I do not understand why the failover to DC2 has to be done manually (even if other parts have to be done manually: one thing less on your to do list in case of a major failure is always a good thing!).
In general, my feeling is that there are conceptual flaws in your setup.
Here is how I would do it and why.
- I would not have manual failover. It is better to have slow access than none. What will happen in the current configuration is that if the primary fails, there will be a tie and therefor the whole set would enter secondary state, effectively turning the cluster into read-only mode. So even when everything else is fine in DC1 and there is no need for failing over to DC2, a failing primary will be a show stopper. With setup, you are artificially creating a single point of failure, effectively gainst the whole idea of a cluster, let alone a multi DC setup. Sounds like a Very Bad Idea™ to me. Automatic failover, even to DC2 sounds like a better idea. Slower reads and (depending on your write concern) slower writes still are better than read only mode.
- I would have a third datacenter with only one instance: an arbiter. An arbiter can easily be run on a micro-machine as it will only be called in case of an election and an election is a cheap task in terms of RAM and computation power. The arbiter will help the set to always have a majority: If one DC gets disconnected for whatever reason, the other DC and the arbiter will form a majority. So if one DC goes down, you have only to worry about your other parts of your application. You don't have to wait
- I am pretty sure that automatic failover for the other parts of your application can be achieved with some time and effort. Especially if you store all data in mongoDB and you have some sort of session replication available, it should be quite easy. Whether implementing automatic failover is worth the effort is pretty easy to calculate: Get your average downtime, find out how big the losses are created by this downtime in terms of money and customer satisfaction (if applicable). If the costs of implementing automatic failover is below or equal, go for automatic failover. I can help you with that if needed.
Your setup is plainly wrong.
First, what sense does it make to have automatic failover when your storage system or the connection to it creates a single point of failure? And if you have a storage system which eliminates every single point of failure ( redundancy in power, network interfaces plus network infrastructure, RAID controllers, main boards and according RAM ), this would be much more expensive than setting up two simple boxes (plus a virtualized arbiter) in a replica set. And you still would have only the same advantage as the much simpler and easy solution.
Next, the backup issue. Granted, SAN snapshots are propably the easiest way to create backups and they are pretty fast. However, there will be an interruption in the service, however short it may be, when doing a snapshot on one instance of data only.

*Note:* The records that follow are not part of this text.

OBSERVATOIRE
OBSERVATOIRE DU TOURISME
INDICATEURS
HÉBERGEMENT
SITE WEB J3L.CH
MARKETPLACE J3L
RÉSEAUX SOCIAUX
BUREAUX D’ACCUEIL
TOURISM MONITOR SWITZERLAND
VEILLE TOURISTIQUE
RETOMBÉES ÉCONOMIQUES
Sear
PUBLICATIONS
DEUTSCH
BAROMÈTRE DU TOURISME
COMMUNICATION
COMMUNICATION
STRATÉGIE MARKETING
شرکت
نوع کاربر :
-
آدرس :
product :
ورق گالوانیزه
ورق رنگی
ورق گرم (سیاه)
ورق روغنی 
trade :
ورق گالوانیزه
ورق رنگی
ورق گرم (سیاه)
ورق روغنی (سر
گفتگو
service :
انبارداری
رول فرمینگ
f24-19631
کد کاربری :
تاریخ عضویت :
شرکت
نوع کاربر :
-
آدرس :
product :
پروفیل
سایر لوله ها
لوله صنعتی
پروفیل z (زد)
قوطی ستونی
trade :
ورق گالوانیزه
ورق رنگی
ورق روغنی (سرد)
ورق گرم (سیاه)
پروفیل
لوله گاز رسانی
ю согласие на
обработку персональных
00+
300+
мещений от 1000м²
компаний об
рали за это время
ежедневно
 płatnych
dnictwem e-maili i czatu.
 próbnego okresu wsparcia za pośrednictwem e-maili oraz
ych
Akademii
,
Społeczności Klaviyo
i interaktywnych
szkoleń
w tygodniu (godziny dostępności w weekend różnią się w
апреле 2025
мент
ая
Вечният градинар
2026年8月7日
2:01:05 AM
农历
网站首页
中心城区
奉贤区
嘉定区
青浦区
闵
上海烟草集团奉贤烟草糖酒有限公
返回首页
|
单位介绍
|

Third, a situation dreaded in all high availability scenarios: the split brain situation. How should you deal with that when both data bearing nodes would try to access the same data set? Since one would hold the lock on the data set but is demoted to secondary by an election and the elected primary can not get hold of the data set as the other instances is holding the lock, the newly elected primary would step down. Let me note that this scenario could only very theoretically take place if you started a second node by means of HALinux or something with a very strange setup. You would start to have to deal with something like STONITH, which comes with it's very own and sometimes rather delicate problems, further increasing the most expensive ressource you have: continuous administrative costs. A classical HA setup requires 24/7 monitoring and response times measured rather in seconds than in several minutes. MongoDBs failover capabilities are - when set up correctly - reliable and usually works without the need of manual intervention unless in rare edge cases. Edge cases of a failover, that is. So the edge cases of anyway rare edge cases.
Having that said: no, what you want is not possible with MongoDB out of the box. The reason for that is that there are lock files created in the data directory, preventing the second server from accessing the same data. So what you would have to do is to set some HALinux, remove that lock file before firing up the second server and then fire up the IP address. This comes with some other serious drawbacks from the MongoDB side, however. The data may be inconsistent, as the first server might not be able to flush it's data to the data files. Thinking of it twice, it might well be that the lock is only checked during startup, which might actually lead to the two servers flushing their data on the same data set, resulting in data FUBAR.
TL;DR: Use MongoDB (or any other tool, for that matter) within it's intended environment and for it's intended purpose. Don't do it as you originally planned. It's neither worth the effort nor does it give any advantage except saving - compared to the costs you create by the idea like how you want to do it - relatively cheap disk space. Don't take chances with your production data.
Best Answer
So assuming that node(n) is a physical box, and the host(n) is a mongod process...If the link between the nodes fails, nothing cool will happen :).
node1 will continue operating as normal, and node2 will just sit there asking wtf. The regular secondary will only have 2/4 votes which is not the strict majority.
If node1 fails, then you will have to manually configure the secondary on node2 as the primary.
When node1 comes back online, the previous primary will come back online as a secondary and it will detect any unfinished writes, and do a rollback which will require manual intervention.
Keeping in mind that you need a strict majority to elect a new primary, I would try putting the arbiters on their own system that is independent of the two nodes.